Please set out each line below exactly as it stands, without the images.

- **EXTRACTED INFORMATION**:
================================

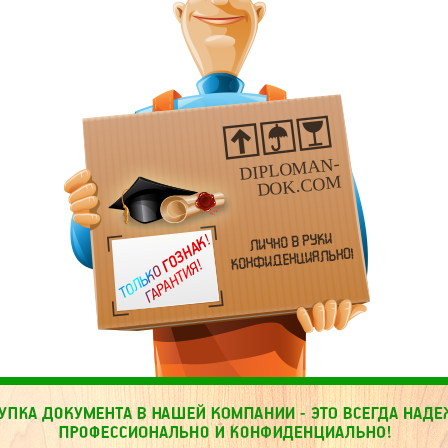
DIPLOMAN-
DOK.COM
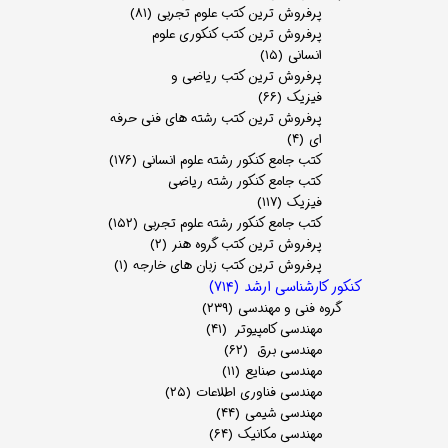
پرفروش ترین کتب علوم تجربی
(۸۱)
پرفروش ترین کتب کنکوری علوم
انسانی
(۱۵)
پرفروش ترین کتب ریاضی و
فیزیک
(۶۶)
پرفروش ترین کتب رشته های فنی حرفه
ای
(۴)
کتب جامع کنکور رشته علوم انسانی
(۱۷۶)
کتب جامع کنکور رشته ریاضی
فیزیک
(۱۱۷)
کتب جامع کنکور رشته علوم تجربی
(۱۵۲)
پرفروش ترین کتب گروه هنر
(۲)
پرفروش ترین کتب زبان های خارجه
(۱)
کنکور کارشناسی ارشد
(۷۱۴)
گروه فنی و مهندسی
(۲۳۹)
مهندسی کامپیوتر
(۴۱)
مهندسی برق
(۶۲)
مهندسی صنایع
(۱۱)
مهندسی فناوری اطلاعات
(۲۵)
مهندسی شیمی
(۴۴)
مهندسی مکانیک
(۶۴)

================================

- **RESPONSE AREA**:
DIPLOMAN-
DOK.COM
پرفروش ترین کتب علوم تجربی
(۸۱)
پرفروش ترین کتب کنکوری علوم
انسانی
(۱۵)
پرفروش ترین کتب ریاضی و
فیزیک
(۶۶)
پرفروش ترین کتب رشته های فنی حرفه
ای
(۴)
کتب جامع کنکور رشته علوم انسانی
(۱۷۶)
کتب جامع کنکور رشته ریاضی
فیزیک
(۱۱۷)
کتب جامع کنکور رشته علوم تجربی
(۱۵۲)
پرفروش ترین کتب گروه هنر
(۲)
پرفروش ترین کتب زبان های خارجه
(۱)
کنکور کارشناسی ارشد
(۷۱۴)
گروه فنی و مهندسی
(۲۳۹)
مهندسی کامپیوتر
(۴۱)
مهندسی برق
(۶۲)
مهندسی صنایع
(۱۱)
مهندسی فناوری اطلاعات
(۲۵)
مهندسی شیمی
(۴۴)
مهندسی مکانیک
(۶۴)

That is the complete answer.